In accordance with the EC Regulation 1223/2009, which imposes the use of the UNI EN ISO 22716 for the production of cosmetics under the standards of good manufacturing practice, Di Renzo Regulatory Affairs provides a technical staff consisting of auditors and technicians able to evaluate, both from the operational standpoint and the documentation, the quality and compliance with cosmetic GMP by companies.
The change that underlies the EC Regulation 1223/2009 consists of the complete responsibility of the company that places the product on the market, even for those technical aspects that were previously only the preserve of the manufacturer.
According to this innovation the company that owns the trademark, even if it only carries out a commercial activity, is required to verify, through inspections, that the manufacturer follows Good Manufacturing Practices as required for the cosmetics sector, and to attach the report of that audit to the technical documentation of the cosmetic product (PIF – Product Information File).

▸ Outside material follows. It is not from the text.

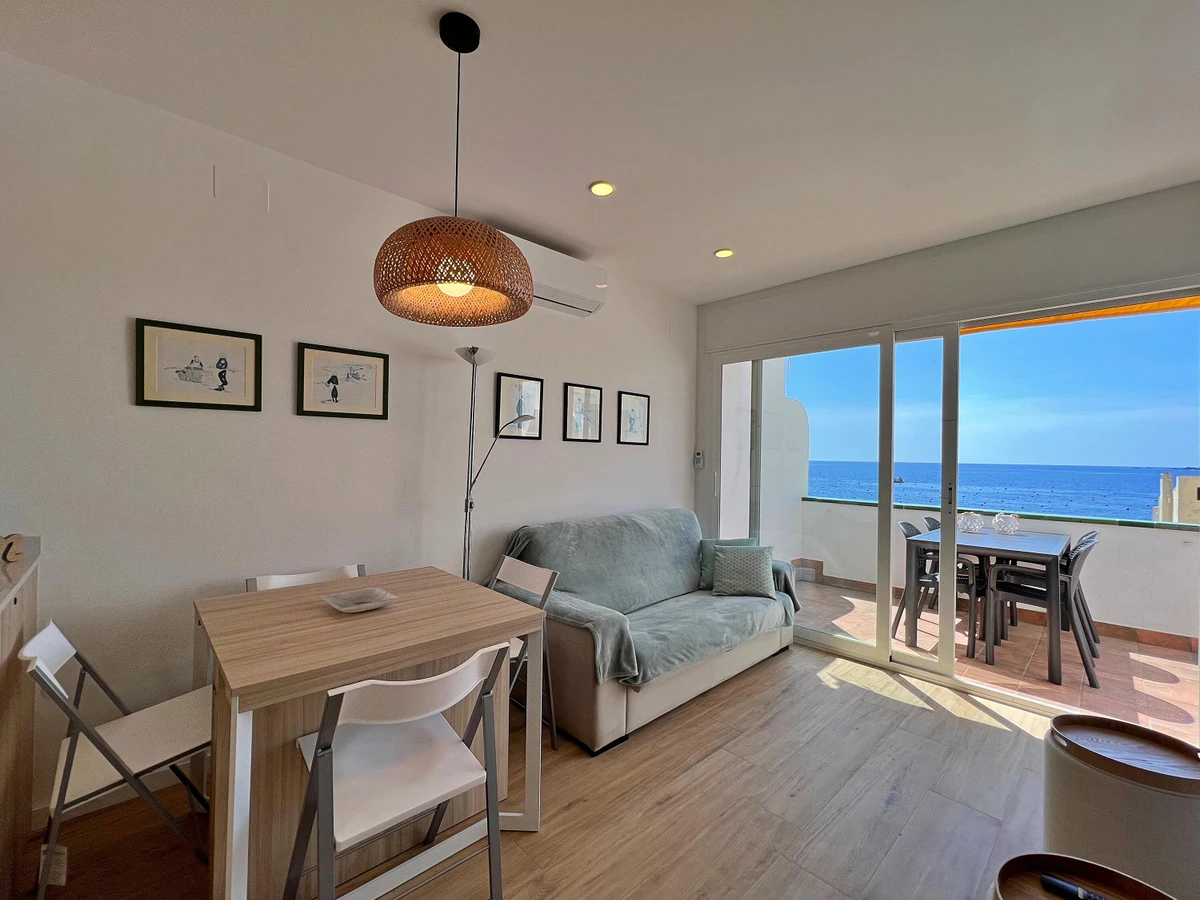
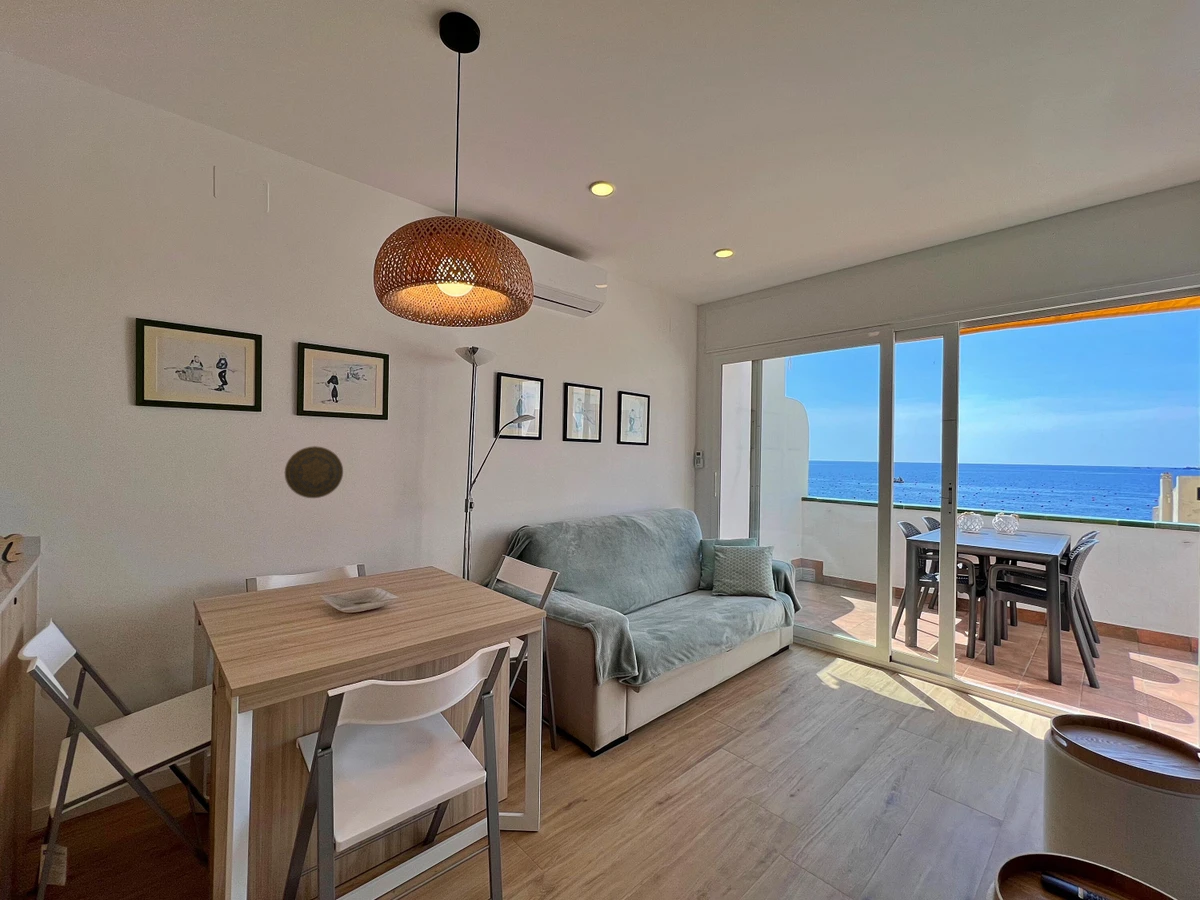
+ decorative plate [284,445,344,499]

The law no longer considers it sufficient to attach to the technical dossier the declaration by the manufacturer certifying compliance with GMP. It is now necessary for the owner of the trademark to carry out an inspection at the production sites, unless they do not have a certificate in accordance with ISO 22716 issued by an accredited body.
The consultancy offered by Di Renzo Regulatory Affairs verifies that the procedures required by ISO 22716 are effectively implemented by the manufacturer.